Reflecting on my previous discussion of ‘women in martial arts‘, I don’t believe I properly emphasised the support and brotherly love I’ve received from the vast majority of male martial artists I’ve known since I began training.
My first dojo, the IOMASDA Ryu academy in Rochester, New York, was led by Master Leroy Haughton, currently head of the Webster branch of Chase Karate. Master Haughton and his fellow instructors – two men and a woman – were deeply interested in involving women in martial arts, and I mentioned in my earlier post that I first came to the dojo for a women’s self-defence course. Master Haughton encouraged me to develop a ‘warrior spirit’ and from the start treated me as a valuable student. My year’s training at IOMASDA gave me a huge amount of confidence to continue to pursue martial artistry after I relocated to Glasgow, UK.
In Glasgow, where I became active in the Glasgow University Shorinji Kempo Club, I was again surrounded by male martial artists who welcomed me, respected me and enjoyed training with me. In my second year with the club I was asked to be club secretary and in my third year I acted as captain; the first (and perhaps only) female captain of the GUSKC. My main training partners were men, and my grading partner up to shodan was John McCallum. I had great personal and training relationships with the guys, and they were very supportive of me getting my black belt and I never encountered any man’s serious reservations about training with a woman.
In London, I felt very welcome when I joined the Bob Breen Academy. Again, all the male instructors treated all the students, men and women, younger and older, stronger and weaker, with respect and with the understanding that everyone had a place in class and everyone brought something to share with everyone else. Dave Birkett has been particularly nurturing of my martial artistry, encouraging me to take up grappling and to compete in BJJ; I also train at his club, Dartford BJJ. Wayne Rowlands and Steve Wright at the Bob Breen Academy have also been regular training partners and are always looking to develop the confidence and abilities of female students.

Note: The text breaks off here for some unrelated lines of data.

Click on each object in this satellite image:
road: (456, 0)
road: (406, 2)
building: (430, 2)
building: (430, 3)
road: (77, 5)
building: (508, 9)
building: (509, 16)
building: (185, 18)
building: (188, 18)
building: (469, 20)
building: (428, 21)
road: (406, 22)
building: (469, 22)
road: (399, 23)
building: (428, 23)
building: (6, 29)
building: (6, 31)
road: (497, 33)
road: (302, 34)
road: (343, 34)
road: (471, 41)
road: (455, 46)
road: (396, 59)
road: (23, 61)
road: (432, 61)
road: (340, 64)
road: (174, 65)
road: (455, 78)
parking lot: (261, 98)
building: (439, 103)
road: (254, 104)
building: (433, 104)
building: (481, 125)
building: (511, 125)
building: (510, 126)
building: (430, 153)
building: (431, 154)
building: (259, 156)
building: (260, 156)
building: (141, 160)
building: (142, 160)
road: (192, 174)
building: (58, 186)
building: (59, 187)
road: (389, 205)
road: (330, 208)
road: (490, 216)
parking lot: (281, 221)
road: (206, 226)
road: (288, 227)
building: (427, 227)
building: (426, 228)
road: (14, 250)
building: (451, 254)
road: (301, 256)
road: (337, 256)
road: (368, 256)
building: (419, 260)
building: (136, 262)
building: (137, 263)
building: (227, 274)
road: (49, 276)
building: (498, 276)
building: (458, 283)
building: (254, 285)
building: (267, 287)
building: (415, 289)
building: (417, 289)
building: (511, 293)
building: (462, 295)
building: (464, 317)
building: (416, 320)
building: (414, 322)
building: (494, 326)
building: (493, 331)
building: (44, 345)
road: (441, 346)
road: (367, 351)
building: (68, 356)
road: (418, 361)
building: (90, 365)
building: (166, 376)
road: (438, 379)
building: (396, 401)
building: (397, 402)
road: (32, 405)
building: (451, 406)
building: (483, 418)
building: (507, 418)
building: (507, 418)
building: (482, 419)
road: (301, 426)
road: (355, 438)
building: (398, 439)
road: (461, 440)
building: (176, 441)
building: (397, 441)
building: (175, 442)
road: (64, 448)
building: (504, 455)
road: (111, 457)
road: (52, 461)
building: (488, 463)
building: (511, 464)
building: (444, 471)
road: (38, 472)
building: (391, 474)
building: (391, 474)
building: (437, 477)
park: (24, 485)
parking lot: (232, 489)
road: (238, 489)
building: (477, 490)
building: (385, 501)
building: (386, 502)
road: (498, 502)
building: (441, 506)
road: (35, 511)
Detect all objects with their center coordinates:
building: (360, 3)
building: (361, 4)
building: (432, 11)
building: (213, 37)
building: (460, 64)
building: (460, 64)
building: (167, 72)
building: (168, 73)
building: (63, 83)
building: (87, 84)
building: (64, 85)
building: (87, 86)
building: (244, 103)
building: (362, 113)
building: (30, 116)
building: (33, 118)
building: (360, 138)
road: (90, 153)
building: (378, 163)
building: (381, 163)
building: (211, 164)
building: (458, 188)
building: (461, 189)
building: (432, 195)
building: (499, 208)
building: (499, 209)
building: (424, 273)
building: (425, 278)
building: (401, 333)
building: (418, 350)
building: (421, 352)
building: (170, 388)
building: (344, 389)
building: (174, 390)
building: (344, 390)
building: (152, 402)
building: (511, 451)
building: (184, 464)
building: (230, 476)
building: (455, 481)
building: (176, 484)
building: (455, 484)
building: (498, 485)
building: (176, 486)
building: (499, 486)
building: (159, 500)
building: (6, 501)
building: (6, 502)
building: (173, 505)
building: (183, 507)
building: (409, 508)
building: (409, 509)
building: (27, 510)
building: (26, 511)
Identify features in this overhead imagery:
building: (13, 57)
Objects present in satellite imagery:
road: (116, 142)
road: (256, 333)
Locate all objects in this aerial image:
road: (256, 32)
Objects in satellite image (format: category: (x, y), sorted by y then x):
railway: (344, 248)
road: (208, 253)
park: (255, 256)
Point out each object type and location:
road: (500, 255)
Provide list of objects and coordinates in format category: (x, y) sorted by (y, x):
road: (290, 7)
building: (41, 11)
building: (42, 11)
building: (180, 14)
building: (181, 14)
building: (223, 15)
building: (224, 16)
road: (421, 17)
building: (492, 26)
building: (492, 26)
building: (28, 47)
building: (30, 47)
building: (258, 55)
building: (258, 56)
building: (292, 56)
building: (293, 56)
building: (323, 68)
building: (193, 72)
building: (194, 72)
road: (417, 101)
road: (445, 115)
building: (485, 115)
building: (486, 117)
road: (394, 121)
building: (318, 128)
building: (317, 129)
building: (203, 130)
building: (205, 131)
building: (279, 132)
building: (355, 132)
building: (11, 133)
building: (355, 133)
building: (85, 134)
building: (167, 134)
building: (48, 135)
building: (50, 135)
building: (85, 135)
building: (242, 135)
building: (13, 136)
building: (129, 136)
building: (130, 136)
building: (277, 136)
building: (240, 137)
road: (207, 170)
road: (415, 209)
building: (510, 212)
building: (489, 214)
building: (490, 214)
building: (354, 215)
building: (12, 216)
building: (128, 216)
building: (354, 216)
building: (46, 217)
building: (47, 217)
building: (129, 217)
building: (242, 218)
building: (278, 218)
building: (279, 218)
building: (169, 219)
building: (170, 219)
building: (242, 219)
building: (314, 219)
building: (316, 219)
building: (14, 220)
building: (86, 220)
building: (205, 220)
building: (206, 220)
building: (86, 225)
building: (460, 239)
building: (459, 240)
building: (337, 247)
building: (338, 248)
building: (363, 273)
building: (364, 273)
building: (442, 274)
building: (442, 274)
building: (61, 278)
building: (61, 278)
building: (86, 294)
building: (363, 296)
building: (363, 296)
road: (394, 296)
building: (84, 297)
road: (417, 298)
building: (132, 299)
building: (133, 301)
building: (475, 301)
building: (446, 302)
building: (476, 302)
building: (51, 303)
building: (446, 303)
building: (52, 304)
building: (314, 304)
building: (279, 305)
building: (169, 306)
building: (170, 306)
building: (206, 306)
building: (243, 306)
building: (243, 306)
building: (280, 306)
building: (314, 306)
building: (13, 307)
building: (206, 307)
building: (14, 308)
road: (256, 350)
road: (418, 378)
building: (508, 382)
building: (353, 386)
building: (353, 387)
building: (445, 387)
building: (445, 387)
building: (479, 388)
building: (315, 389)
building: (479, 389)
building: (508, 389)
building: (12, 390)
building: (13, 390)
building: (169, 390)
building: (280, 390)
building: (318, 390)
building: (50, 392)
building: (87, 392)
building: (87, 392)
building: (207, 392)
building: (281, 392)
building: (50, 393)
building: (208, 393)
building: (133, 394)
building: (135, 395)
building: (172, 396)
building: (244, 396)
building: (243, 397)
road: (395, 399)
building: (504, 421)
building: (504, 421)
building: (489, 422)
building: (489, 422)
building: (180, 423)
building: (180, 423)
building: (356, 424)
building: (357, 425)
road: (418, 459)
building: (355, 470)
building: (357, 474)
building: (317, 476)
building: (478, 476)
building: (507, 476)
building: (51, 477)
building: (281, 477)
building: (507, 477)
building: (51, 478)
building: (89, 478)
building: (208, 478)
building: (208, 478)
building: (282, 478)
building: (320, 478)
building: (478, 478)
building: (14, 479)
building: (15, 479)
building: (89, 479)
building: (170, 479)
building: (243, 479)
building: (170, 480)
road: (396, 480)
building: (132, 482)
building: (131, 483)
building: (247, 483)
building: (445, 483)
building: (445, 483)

My team mates at Dartford BJJ have been especially supportive of having me in the dojo, and I owe them a great debt for being such great training partners; as Dave says, ‘iron forges iron’. There is a great deal of fellowship among us and I feel that all the students respect me as a martial artist and actively enjoy training with me. At Bob’s, where folk are friendly and generally open to training with all comers, I have, however, more often experienced men concentrating on the middle distance in order to avoid training with me when pairing up for class. At the same time, over the course of the past four years, as I have become more and more proficient, I have ‘won over’ guys who, for years, studiously avoided eye contact when picking training partners, and who’ve recently started actively seeking me out as a training partner. This is deeply satisfying as I’ve clearly won their respect and perhaps helped to broaden their minds a wee bit as far as ‘women in martial arts’ goes.
While overall my experience as a ‘woman in martial arts’ has been positive, as I have recounted, on rare occasions I have felt marginalised. These experiences stand out as they are unpleasant, but they are aberrations and are balanced by the actions of men like Dave Birkett, Marc Walder and Dave ‘Speedy’ Elliot who seek to promote and encourage women’s participation.